◆ **PROBLEM REQUIREMENTS**: Which rows contain the word "pendants", with case taken into account? Copy each of those rows in full.

◆ **Extracted page text data**:
################
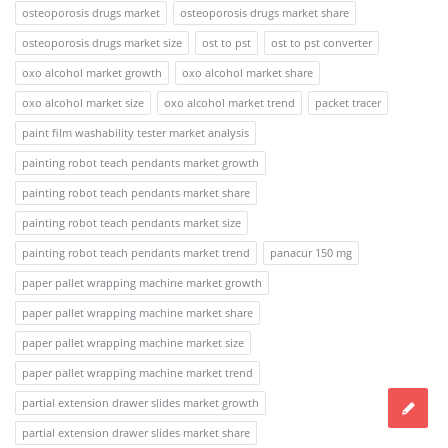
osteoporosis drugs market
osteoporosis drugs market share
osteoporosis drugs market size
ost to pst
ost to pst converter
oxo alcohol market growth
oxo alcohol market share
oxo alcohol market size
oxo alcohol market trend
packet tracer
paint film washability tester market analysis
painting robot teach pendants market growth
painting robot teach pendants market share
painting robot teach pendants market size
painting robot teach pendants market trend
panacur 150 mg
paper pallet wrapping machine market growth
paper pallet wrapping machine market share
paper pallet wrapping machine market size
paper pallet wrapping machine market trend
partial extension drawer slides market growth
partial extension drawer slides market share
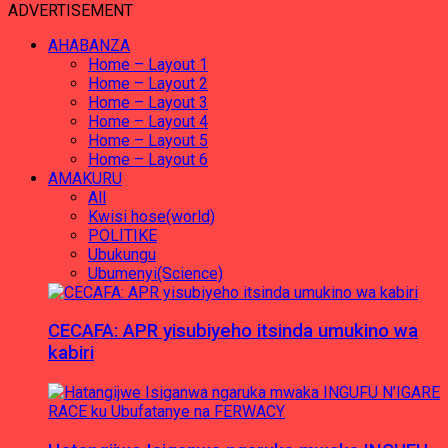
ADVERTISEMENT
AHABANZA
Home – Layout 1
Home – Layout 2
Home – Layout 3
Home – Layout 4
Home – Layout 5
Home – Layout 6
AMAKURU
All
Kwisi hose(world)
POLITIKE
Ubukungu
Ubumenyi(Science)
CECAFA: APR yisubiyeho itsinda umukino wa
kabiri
################
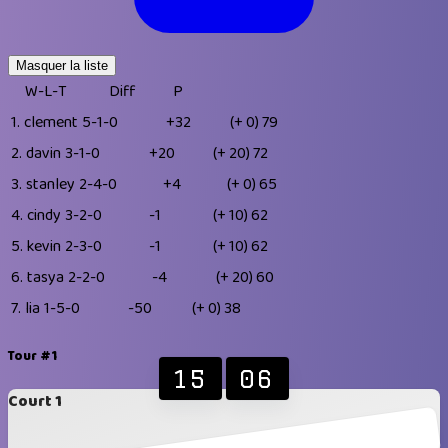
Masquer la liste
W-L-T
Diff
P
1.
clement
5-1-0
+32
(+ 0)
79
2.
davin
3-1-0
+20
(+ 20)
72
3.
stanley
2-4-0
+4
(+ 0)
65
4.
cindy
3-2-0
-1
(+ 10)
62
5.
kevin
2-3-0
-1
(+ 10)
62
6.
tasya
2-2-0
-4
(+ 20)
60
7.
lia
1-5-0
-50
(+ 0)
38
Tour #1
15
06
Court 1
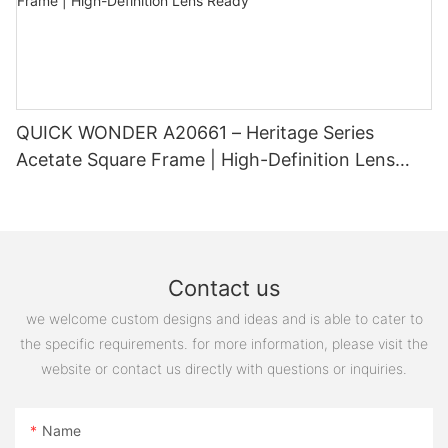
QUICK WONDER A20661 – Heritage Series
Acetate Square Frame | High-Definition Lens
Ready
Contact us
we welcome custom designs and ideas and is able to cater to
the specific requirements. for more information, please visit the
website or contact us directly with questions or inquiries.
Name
################
◆ **SOLVED PROBLEM**:
painting robot teach pendants market growth
painting robot teach pendants market share
painting robot teach pendants market size
painting robot teach pendants market trend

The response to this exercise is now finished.